How to complete this task:
Only one stretch of the records below is wanted: the lines from the one holding "(2) the Commission" through the one holding "64. Further, SEA". Return it exactly, both ends included.

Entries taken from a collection
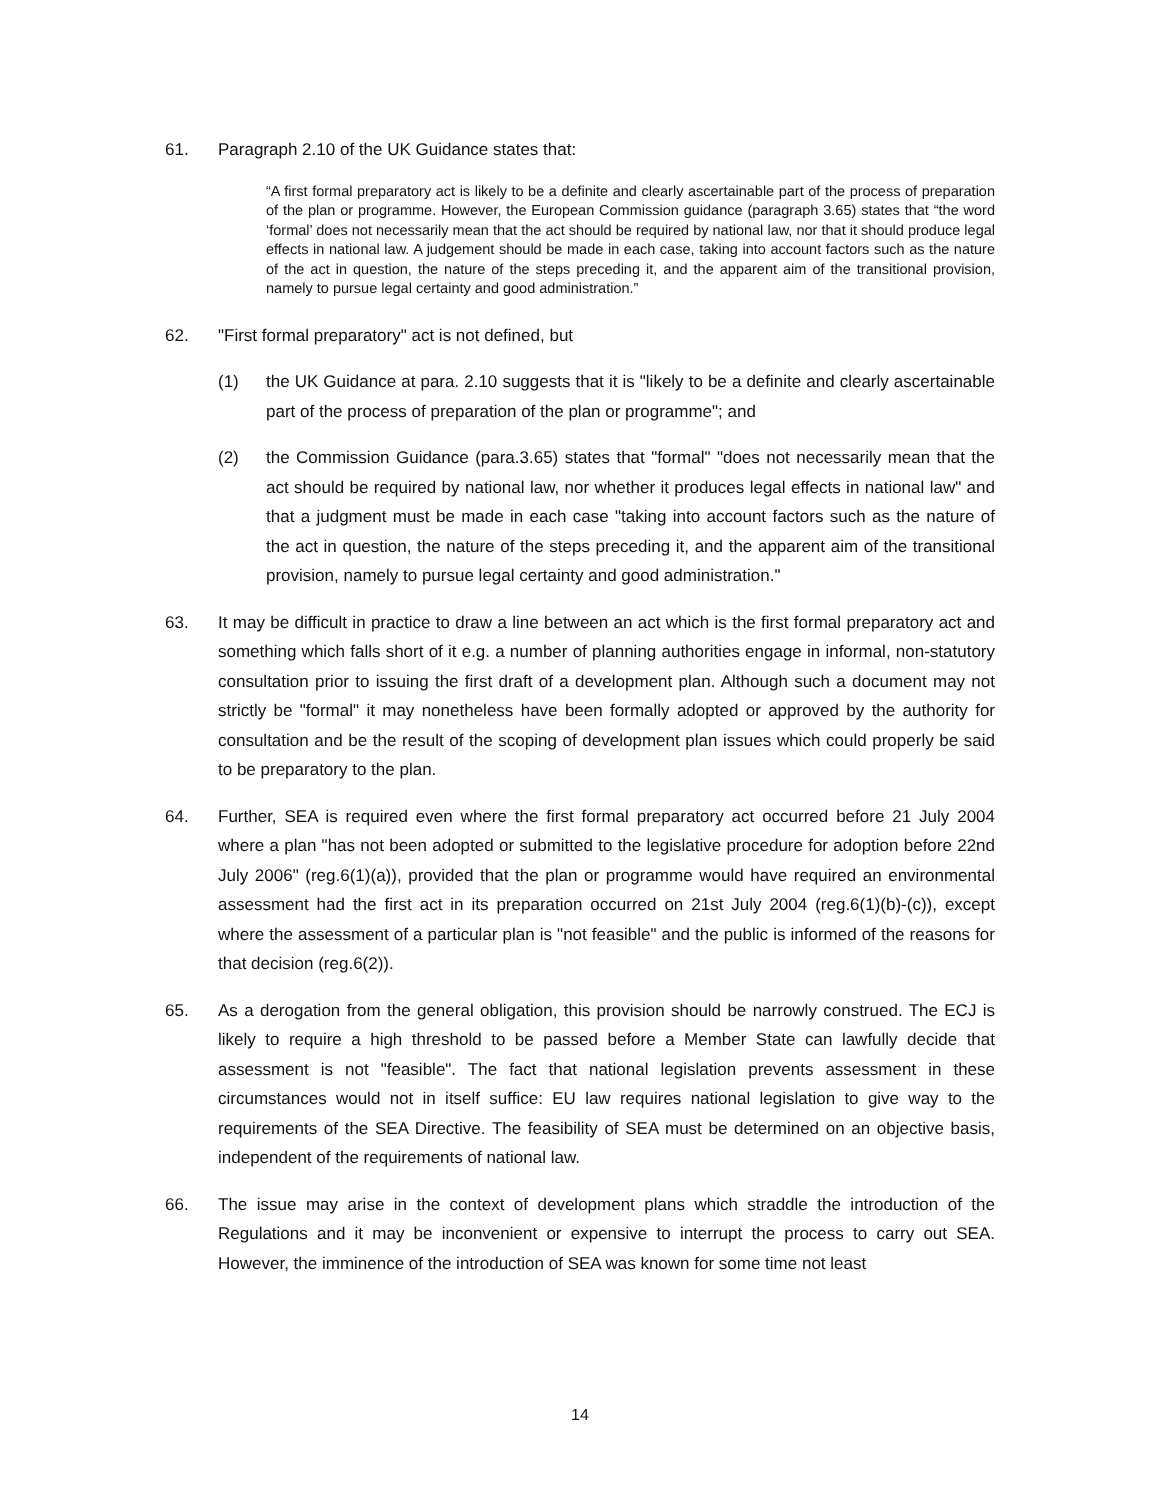61. Paragraph 2.10 of the UK Guidance states that:
“A first formal preparatory act is likely to be a definite and clearly ascertainable part of the process of preparation of the plan or programme. However, the European Commission guidance (paragraph 3.65) states that “the word ‘formal’ does not necessarily mean that the act should be required by national law, nor that it should produce legal effects in national law. A judgement should be made in each case, taking into account factors such as the nature of the act in question, the nature of the steps preceding it, and the apparent aim of the transitional provision, namely to pursue legal certainty and good administration.”
62. "First formal preparatory" act is not defined, but
(1) the UK Guidance at para. 2.10 suggests that it is "likely to be a definite and clearly ascertainable part of the process of preparation of the plan or programme"; and
(2) the Commission Guidance (para.3.65) states that "formal" "does not necessarily mean that the act should be required by national law, nor whether it produces legal effects in national law" and that a judgment must be made in each case "taking into account factors such as the nature of the act in question, the nature of the steps preceding it, and the apparent aim of the transitional provision, namely to pursue legal certainty and good administration."
63. It may be difficult in practice to draw a line between an act which is the first formal preparatory act and something which falls short of it e.g. a number of planning authorities engage in informal, non-statutory consultation prior to issuing the first draft of a development plan. Although such a document may not strictly be "formal" it may nonetheless have been formally adopted or approved by the authority for consultation and be the result of the scoping of development plan issues which could properly be said to be preparatory to the plan.
64. Further, SEA is required even where the first formal preparatory act occurred before 21 July 2004 where a plan "has not been adopted or submitted to the legislative procedure for adoption before 22nd July 2006" (reg.6(1)(a)), provided that the plan or programme would have required an environmental assessment had the first act in its preparation occurred on 21st July 2004 (reg.6(1)(b)-(c)), except where the assessment of a particular plan is "not feasible" and the public is informed of the reasons for that decision (reg.6(2)).
65. As a derogation from the general obligation, this provision should be narrowly construed. The ECJ is likely to require a high threshold to be passed before a Member State can lawfully decide that assessment is not "feasible". The fact that national legislation prevents assessment in these circumstances would not in itself suffice: EU law requires national legislation to give way to the requirements of the SEA Directive. The feasibility of SEA must be determined on an objective basis, independent of the requirements of national law.
66. The issue may arise in the context of development plans which straddle the introduction of the Regulations and it may be inconvenient or expensive to interrupt the process to carry out SEA. However, the imminence of the introduction of SEA was known for some time not least
14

Answer:
(2) the Commission Guidance (para.3.65) states that "formal" "does not necessarily mean that the act should be required by national law, nor whether it produces legal effects in national law" and that a judgment must be made in each case "taking into account factors such as the nature of the act in question, the nature of the steps preceding it, and the apparent aim of the transitional provision, namely to pursue legal certainty and good administration."
63. It may be difficult in practice to draw a line between an act which is the first formal preparatory act and something which falls short of it e.g. a number of planning authorities engage in informal, non-statutory consultation prior to issuing the first draft of a development plan. Although such a document may not strictly be "formal" it may nonetheless have been formally adopted or approved by the authority for consultation and be the result of the scoping of development plan issues which could properly be said to be preparatory to the plan.
64. Further, SEA is required even where the first formal preparatory act occurred before 21 July 2004 where a plan "has not been adopted or submitted to the legislative procedure for adoption before 22nd July 2006" (reg.6(1)(a)), provided that the plan or programme would have required an environmental assessment had the first act in its preparation occurred on 21st July 2004 (reg.6(1)(b)-(c)), except where the assessment of a particular plan is "not feasible" and the public is informed of the reasons for that decision (reg.6(2)).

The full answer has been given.